§ **Selected excerpt**:
....................

Regeneron Pharmaceuticals of Tarrytown, NY, has received US Patent No. 8,255,167, "Non-hypergeometric overlap probability." Methods are provided for determining the probability that the size of an overlap gene set from two different microarrays occurs by chance. This is ascertained by selecting the overlap set from all entities common to both the first entity set and the second entity set, and dividing the results by the number of ways of selecting the first subset of entities from the first entity set and multiplying the subsequent result by the number of ways of selecting the second subset of entities from the second entity set.
California Institute of Technology of Pasadena has received US Patent No. 8,257,666, "Integrated active flux microfluidic devices and methods." A microfabricated device is claimed for the "rapid detection" of DNA, proteins or other molecules associated with a particular disease. In the microfabricated device, the presence of molecules is detected by a hybridization signal from an optically detectable reporter associated with the bound molecules. The hybridization signals can be detected by "any suitable means" and can be "stored in a computer as a representation of the presence of a particular gene," according to the patent abstract.

....................

§ **Activity A**:
In the patent summaries, which US patent number did California Institute of Technology receive?
§ **Activity B**:
Repeat the patent summaries from "Regeneron Pharmaceuticals of" to "second entity set.", swapping "microarrays" for "gene chips".

....................

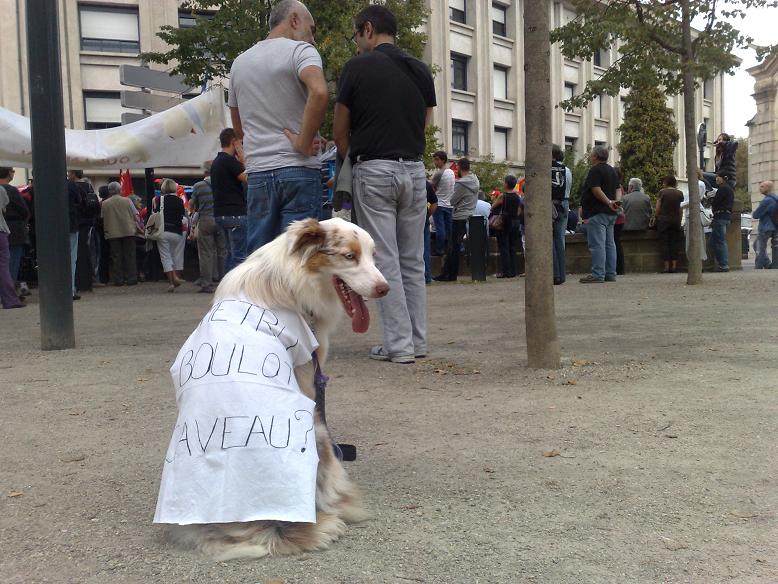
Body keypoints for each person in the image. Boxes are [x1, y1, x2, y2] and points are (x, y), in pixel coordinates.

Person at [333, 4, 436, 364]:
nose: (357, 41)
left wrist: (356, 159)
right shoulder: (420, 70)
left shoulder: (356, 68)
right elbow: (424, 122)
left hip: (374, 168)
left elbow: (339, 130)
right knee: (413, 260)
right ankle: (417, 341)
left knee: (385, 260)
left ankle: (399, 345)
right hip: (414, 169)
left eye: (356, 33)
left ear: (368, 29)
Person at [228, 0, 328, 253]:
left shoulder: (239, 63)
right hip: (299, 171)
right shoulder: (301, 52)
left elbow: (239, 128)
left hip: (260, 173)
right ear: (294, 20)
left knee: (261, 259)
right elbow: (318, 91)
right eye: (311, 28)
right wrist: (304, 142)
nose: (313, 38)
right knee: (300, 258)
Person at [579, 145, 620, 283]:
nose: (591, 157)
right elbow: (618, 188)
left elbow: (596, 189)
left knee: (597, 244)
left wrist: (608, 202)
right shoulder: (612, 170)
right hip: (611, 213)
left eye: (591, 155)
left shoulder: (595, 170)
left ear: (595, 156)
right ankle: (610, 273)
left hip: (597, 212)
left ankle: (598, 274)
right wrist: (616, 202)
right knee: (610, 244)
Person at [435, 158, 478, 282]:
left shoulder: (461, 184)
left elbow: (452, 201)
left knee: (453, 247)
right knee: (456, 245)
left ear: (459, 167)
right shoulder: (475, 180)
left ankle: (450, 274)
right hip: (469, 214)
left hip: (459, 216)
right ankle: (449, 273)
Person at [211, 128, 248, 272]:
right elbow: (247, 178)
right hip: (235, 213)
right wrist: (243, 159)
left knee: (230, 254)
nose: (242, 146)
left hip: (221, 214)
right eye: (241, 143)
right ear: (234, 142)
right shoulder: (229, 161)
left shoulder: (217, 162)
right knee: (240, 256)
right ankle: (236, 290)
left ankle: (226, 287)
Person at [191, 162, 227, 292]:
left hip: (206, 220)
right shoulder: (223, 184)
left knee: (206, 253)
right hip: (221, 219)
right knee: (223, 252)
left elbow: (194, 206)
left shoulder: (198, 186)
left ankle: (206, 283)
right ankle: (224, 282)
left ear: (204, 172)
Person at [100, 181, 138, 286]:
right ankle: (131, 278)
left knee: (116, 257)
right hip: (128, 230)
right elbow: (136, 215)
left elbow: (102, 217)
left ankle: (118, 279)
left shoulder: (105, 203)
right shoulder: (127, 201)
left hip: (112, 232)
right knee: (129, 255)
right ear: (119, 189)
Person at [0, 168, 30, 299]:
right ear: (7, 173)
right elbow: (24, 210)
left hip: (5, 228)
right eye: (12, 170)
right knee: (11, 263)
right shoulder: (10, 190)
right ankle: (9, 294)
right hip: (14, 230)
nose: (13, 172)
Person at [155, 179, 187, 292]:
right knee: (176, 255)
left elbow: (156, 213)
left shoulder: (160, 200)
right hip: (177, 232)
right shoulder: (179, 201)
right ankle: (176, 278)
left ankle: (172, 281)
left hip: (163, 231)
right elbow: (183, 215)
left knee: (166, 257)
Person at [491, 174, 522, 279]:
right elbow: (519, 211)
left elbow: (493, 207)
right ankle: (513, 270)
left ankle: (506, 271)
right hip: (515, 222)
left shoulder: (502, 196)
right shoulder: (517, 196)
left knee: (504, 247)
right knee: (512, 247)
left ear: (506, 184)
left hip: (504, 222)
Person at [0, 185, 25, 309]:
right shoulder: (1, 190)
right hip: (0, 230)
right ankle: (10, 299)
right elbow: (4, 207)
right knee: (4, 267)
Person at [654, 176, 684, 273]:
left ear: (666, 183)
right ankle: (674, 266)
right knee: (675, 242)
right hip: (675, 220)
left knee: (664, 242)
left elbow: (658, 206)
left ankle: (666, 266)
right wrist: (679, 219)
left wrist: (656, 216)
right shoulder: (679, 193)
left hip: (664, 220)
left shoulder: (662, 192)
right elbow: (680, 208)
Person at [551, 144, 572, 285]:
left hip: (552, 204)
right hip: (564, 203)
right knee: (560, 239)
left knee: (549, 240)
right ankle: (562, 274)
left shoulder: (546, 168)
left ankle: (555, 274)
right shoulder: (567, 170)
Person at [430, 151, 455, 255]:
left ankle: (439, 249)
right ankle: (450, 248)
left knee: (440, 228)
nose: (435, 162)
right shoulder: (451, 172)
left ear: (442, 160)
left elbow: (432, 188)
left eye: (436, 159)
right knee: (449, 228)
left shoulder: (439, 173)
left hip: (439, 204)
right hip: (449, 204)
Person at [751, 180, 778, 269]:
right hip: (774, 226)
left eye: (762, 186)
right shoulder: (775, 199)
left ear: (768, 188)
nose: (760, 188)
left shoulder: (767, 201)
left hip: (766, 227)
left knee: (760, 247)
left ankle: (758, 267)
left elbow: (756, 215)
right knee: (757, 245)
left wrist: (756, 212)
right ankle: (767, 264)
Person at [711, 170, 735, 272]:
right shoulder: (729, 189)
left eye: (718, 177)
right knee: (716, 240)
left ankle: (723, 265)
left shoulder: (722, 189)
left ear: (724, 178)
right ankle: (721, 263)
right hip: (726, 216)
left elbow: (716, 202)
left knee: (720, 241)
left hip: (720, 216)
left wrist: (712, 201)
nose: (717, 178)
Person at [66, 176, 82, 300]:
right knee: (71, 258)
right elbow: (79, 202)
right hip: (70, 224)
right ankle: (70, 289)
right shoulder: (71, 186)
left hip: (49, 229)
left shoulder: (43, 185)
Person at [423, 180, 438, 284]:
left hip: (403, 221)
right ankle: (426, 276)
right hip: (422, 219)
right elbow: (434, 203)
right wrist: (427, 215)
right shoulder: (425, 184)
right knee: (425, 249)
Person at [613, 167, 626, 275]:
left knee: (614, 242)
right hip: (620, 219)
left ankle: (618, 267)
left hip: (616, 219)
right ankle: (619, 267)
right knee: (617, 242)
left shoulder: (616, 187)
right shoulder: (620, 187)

....................

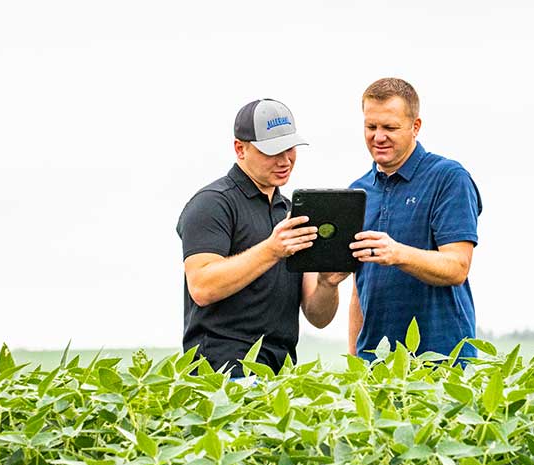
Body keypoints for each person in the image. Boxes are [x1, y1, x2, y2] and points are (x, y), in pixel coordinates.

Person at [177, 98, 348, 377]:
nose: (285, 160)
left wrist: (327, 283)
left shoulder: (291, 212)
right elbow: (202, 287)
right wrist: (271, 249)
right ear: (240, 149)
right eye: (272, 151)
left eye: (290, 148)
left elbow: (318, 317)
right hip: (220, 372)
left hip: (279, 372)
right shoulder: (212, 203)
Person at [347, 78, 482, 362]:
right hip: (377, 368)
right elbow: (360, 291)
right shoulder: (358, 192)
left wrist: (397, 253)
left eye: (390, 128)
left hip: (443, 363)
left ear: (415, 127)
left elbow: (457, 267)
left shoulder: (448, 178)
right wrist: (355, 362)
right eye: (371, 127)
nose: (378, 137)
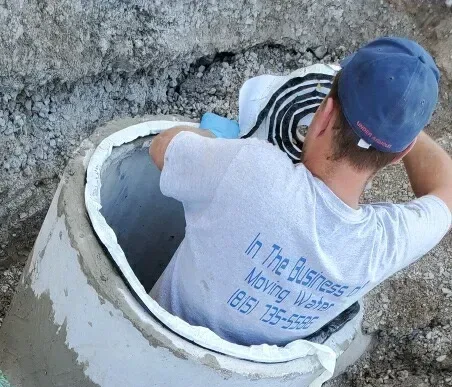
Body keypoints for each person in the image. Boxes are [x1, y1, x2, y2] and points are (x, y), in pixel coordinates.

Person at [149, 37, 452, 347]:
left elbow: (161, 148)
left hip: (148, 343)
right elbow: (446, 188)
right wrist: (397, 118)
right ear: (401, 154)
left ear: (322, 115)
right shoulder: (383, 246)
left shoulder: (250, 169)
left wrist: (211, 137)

....................

§ **Answer A**:
US Patent No. 8,257,666

§ **Answer B**:
Regeneron Pharmaceuticals of Tarrytown, NY, has received US Patent No. 8,255,167, "Non-hypergeometric overlap probability." Methods are provided for determining the probability that the size of an overlap gene set from two different gene chips occurs by chance. This is ascertained by selecting the overlap set from all entities common to both the first entity set and the second entity set, and dividing the results by the number of ways of selecting the first subset of entities from the first entity set and multiplying the subsequent result by the number of ways of selecting the second subset of entities from the second entity set.